Betrüger bei SpielautomatenVor einem Essener Gericht müssen sich seit Donnerstag, dem 23. Juni 2016 zwei Männer verantworten, denen bundesweite Manipulationen an Spielautomaten vorgeworfen werden. Bei den beiden Angeklagten handelt es sich dabei um einen ehemaligen Geschäftsführer einer Automatenfirma sowie den ehemaligen Technischen Leiter dieser Automatenfirma. Zusammen mit einer Gelsenkirchener Bande sollen sie demnach bundesweit Spielautomaten manipuliert haben.

Betrüger bei Spielautomaten: Software wurde verändert

Softwaremanipulationen kommen bei Spielautomaten eher selten vor. Denn die Automatenfirmen halten sich generell penibel an die geltenden Gesetze und Vorschriften, die es für die Automatenhersteller gibt. Die beiden Angeklagten hatten jedoch scheinbar nur ihre eigene Tasche im Sinn und fingen so mit den Manipulationen der Spielautomaten an. So sollen sie die Software derart manipuliert haben, dass den Spielern nicht nur deutlich weniger Gewinne ermöglicht wurden, als gesetzlich vorgeschrieben. Auch sich selber haben sie dabei ein Hintertürchen eingebaut. Mit einer bestimmten Kombination beim Knopfdrücken an den Automaten wurden die Gewinne generiert. Sogenannte Läufer haben dann schließlich bundesweit mit dieser Tastenkombination die Spielautomaten leer geräumt und damit richtig viel abgeräumt.

Durch Razzien aufgeflogen

Viele Menschen meinen, dass Razzien in Spielhallen an sich überflüssig und einfach nur sehr teuer sind. In diesem Fall waren es aber gerade die Spielhallenrazzien in bundesweit über 50 Städten, die die Angeklagten auffliegen ließen. Denn bei diesen Razzien im Jahr 2015 wurden die manipulierten Spielautomaten gefunden und schließlich konnten die Ermittlungsbehörden auch den Zusammenhang zu den beiden Angeklagten herstellen. Ohne diese Razzien wären also beide vermutlich davongekommen und würden die Spieler wahrscheinlich auch heute noch über den Tisch ziehen.
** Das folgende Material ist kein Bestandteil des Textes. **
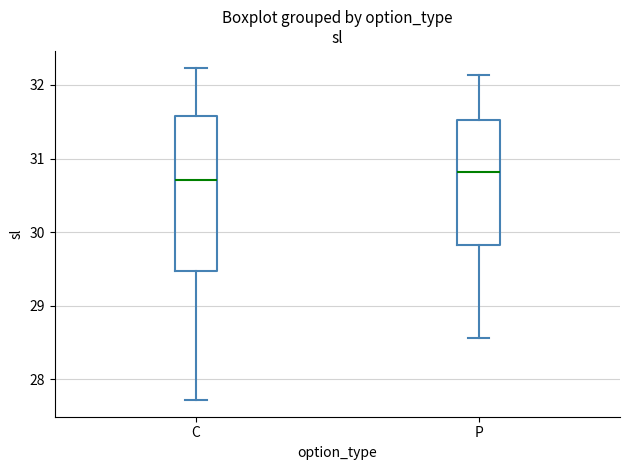

Which box is the tallest, from its lower edge to its upper edge?

C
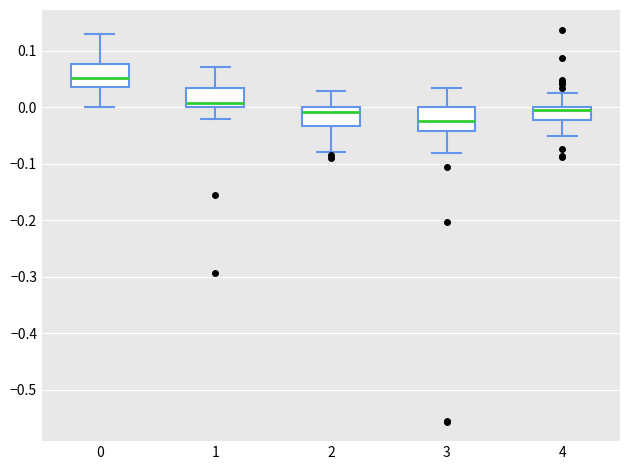

Reading left to right, read every box against the y-axis: the position of its median line, the range the box covers, and the ends of its whiskers. The values are not printed on the chart, so give them approximately, as read against the axis.

0: median 0.05, box 0.04 to 0.08, whiskers 0.00 to 0.13
1: median 0.01, box 0.00 to 0.03, whiskers -0.02 to 0.07
2: median -0.01, box -0.03 to 0.00, whiskers -0.08 to 0.03
3: median -0.02, box -0.04 to 0.00, whiskers -0.08 to 0.03
4: median -0.01, box -0.02 to 0.00, whiskers -0.05 to 0.02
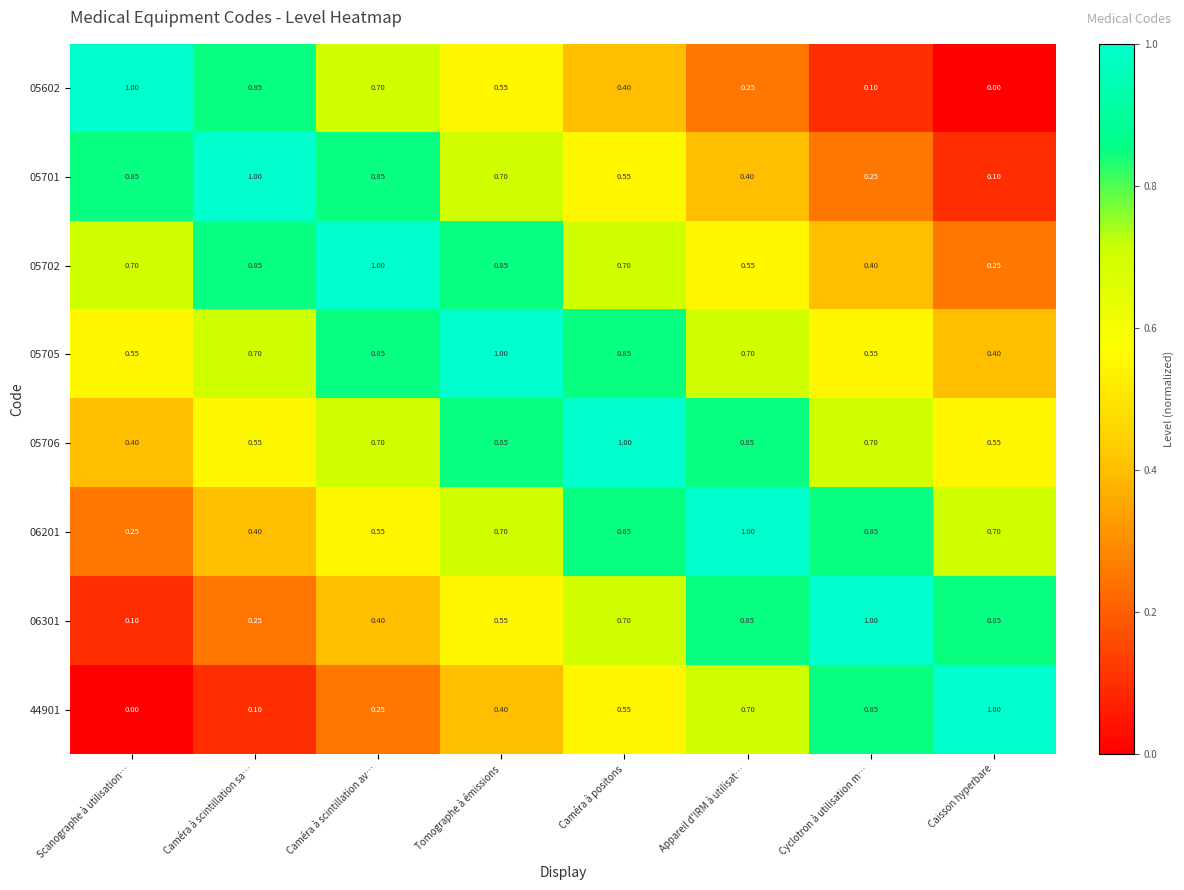

What is the maximum value shown in the chart?

1.0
Läufer sind bereits verurteilt worden

Alle Läufer dieser Bande konnten bereits vor Gericht gestellt und verurteilt werden. Und alle haben für das Leerspielen der Spielautomaten auch hohe Haftstrafen bekommen, was schon einmal ein positives Zeichen der Justiz ist.

Nun sind de beiden „Chefs“ dieser kriminellen Bande vor Gericht an der Reihe. Denn die Staatsanwaltschaft ist sich sicher, dass nur die beiden Angeklagten das nötige Wissen für solche Manipulationen hatten und somit die Läufer ihnen untergeordnet waren. Jedoch streiten beide Angeklagten diese Tatsache ab und sehen sich als unschuldig. Somit ist ein schneller Ausgang des Prozesses wahrscheinlich auch in weiter Ferne und das Verfahren könnte noch eine zähe Angelegenheit werden. Schließlich geht es in den künftigen Verhandlungstagen auch um sehr viel, zumindest für die Angeklagten. Denn Computerbetrug kann hart bestraft werden, mit sogar bis zu zehn Jahren Haftstrafe. Und angesichts der Tatsache, dass bereits die Läufer harte Haftstrafen bekommen haben, sieht es für die beiden Hauptangeklagten nicht unbedingt besser aus. Eher im Gegenteil, denn es ist wohl davon auszugehen, dass beide im Falle einer Verurteilung sicherlich auch sehr hohe Haftstrafen bekommen werden.